SUPPLIED DATA -

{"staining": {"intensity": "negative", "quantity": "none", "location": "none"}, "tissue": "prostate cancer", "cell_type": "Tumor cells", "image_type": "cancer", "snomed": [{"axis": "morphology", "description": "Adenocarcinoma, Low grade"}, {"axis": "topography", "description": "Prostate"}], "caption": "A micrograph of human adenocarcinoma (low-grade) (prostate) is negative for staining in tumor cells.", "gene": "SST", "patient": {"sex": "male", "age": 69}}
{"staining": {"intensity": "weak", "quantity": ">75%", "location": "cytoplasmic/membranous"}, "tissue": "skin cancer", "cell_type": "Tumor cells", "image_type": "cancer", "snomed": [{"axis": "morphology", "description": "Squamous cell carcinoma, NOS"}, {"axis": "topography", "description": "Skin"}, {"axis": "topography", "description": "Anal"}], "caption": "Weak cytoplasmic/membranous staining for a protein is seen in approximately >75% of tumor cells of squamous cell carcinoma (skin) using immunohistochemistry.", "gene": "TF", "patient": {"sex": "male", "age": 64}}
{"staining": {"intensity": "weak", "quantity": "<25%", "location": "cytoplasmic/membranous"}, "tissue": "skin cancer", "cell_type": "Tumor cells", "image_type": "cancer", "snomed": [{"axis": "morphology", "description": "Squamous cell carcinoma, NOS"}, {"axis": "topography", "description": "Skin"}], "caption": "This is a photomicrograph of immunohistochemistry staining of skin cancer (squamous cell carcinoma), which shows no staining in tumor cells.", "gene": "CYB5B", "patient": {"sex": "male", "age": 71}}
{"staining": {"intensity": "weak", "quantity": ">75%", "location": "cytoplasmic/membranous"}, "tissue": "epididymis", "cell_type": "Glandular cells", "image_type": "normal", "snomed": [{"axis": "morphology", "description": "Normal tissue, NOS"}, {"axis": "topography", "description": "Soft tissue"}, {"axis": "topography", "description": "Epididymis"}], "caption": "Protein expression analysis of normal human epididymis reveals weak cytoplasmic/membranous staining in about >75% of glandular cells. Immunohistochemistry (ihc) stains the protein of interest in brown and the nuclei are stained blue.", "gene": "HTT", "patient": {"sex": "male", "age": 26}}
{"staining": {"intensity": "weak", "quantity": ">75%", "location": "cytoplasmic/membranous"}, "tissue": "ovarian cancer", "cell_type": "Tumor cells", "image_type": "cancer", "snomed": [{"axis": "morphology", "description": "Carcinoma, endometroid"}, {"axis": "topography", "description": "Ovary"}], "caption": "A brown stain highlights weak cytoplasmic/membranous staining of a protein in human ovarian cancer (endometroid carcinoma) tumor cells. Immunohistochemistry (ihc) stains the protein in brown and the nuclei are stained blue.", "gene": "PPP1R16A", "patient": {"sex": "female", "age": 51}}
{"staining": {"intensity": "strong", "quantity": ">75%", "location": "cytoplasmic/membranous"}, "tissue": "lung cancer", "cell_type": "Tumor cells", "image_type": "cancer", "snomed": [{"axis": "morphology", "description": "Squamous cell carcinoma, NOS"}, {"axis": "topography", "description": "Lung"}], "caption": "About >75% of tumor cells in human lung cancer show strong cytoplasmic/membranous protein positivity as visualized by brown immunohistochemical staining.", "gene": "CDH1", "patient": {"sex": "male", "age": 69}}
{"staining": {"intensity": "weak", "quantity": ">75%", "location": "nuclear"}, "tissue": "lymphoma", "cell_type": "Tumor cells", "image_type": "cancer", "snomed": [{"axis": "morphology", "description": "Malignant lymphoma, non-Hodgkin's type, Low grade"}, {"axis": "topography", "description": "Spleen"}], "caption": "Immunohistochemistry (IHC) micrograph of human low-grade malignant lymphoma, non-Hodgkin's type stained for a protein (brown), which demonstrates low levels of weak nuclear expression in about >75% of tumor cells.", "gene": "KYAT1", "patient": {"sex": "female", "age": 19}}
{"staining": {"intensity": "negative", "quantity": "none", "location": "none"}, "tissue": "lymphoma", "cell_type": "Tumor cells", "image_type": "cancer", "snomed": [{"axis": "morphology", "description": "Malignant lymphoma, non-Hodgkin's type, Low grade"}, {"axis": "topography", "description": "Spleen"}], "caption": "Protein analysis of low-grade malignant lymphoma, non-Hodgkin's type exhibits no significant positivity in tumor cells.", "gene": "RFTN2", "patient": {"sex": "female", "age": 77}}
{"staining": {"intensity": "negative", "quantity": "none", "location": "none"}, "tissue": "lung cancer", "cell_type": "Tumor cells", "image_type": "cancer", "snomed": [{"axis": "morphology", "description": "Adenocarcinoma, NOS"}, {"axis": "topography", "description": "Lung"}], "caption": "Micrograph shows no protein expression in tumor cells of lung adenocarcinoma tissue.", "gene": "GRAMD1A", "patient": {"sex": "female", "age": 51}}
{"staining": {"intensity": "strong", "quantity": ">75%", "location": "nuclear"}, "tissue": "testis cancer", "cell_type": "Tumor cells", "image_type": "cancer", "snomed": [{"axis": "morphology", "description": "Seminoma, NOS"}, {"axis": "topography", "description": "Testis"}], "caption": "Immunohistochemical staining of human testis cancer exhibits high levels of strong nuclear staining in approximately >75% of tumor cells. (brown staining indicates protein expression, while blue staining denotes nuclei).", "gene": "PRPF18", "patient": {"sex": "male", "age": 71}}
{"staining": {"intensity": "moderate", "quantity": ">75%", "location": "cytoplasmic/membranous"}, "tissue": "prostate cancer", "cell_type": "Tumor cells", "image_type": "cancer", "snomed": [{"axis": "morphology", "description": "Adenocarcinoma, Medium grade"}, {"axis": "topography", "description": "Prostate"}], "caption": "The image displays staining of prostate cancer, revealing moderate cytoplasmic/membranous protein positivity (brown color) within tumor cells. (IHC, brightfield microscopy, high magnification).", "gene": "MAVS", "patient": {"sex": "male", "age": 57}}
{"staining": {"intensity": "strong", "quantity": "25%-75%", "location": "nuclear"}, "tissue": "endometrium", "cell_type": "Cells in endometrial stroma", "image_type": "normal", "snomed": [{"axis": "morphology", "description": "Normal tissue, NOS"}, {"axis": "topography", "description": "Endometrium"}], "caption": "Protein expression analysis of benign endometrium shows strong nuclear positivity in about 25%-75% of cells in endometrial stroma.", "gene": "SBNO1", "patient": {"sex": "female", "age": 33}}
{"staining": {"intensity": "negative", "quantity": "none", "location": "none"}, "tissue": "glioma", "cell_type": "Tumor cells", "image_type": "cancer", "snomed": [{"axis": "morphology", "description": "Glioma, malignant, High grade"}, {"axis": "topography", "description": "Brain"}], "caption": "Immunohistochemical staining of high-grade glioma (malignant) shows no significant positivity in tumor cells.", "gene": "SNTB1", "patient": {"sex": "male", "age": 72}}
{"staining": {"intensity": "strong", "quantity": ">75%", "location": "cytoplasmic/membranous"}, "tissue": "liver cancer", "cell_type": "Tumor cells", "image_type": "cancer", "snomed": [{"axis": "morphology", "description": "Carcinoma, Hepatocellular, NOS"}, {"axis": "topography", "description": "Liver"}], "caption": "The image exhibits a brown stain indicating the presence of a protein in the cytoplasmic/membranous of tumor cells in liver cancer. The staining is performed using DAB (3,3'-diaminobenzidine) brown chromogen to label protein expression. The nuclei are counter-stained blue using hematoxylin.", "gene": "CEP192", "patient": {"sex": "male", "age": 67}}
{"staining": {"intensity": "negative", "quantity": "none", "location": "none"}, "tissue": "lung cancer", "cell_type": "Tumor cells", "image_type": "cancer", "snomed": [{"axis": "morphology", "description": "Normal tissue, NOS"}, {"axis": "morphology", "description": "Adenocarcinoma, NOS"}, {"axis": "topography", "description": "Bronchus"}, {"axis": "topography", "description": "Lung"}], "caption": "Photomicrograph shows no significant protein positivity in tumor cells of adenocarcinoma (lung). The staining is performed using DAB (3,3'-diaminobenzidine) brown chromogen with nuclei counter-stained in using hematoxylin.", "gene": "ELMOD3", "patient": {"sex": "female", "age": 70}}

PROBLEM TO SOLVE -
Would you print exactly and only the lines of the material above that run from the line with "image displays staining" through the line with "staining of high-grade", both included?

ANSWER SPACE -
{"staining": {"intensity": "moderate", "quantity": ">75%", "location": "cytoplasmic/membranous"}, "tissue": "prostate cancer", "cell_type": "Tumor cells", "image_type": "cancer", "snomed": [{"axis": "morphology", "description": "Adenocarcinoma, Medium grade"}, {"axis": "topography", "description": "Prostate"}], "caption": "The image displays staining of prostate cancer, revealing moderate cytoplasmic/membranous protein positivity (brown color) within tumor cells. (IHC, brightfield microscopy, high magnification).", "gene": "MAVS", "patient": {"sex": "male", "age": 57}}
{"staining": {"intensity": "strong", "quantity": "25%-75%", "location": "nuclear"}, "tissue": "endometrium", "cell_type": "Cells in endometrial stroma", "image_type": "normal", "snomed": [{"axis": "morphology", "description": "Normal tissue, NOS"}, {"axis": "topography", "description": "Endometrium"}], "caption": "Protein expression analysis of benign endometrium shows strong nuclear positivity in about 25%-75% of cells in endometrial stroma.", "gene": "SBNO1", "patient": {"sex": "female", "age": 33}}
{"staining": {"intensity": "negative", "quantity": "none", "location": "none"}, "tissue": "glioma", "cell_type": "Tumor cells", "image_type": "cancer", "snomed": [{"axis": "morphology", "description": "Glioma, malignant, High grade"}, {"axis": "topography", "description": "Brain"}], "caption": "Immunohistochemical staining of high-grade glioma (malignant) shows no significant positivity in tumor cells.", "gene": "SNTB1", "patient": {"sex": "male", "age": 72}}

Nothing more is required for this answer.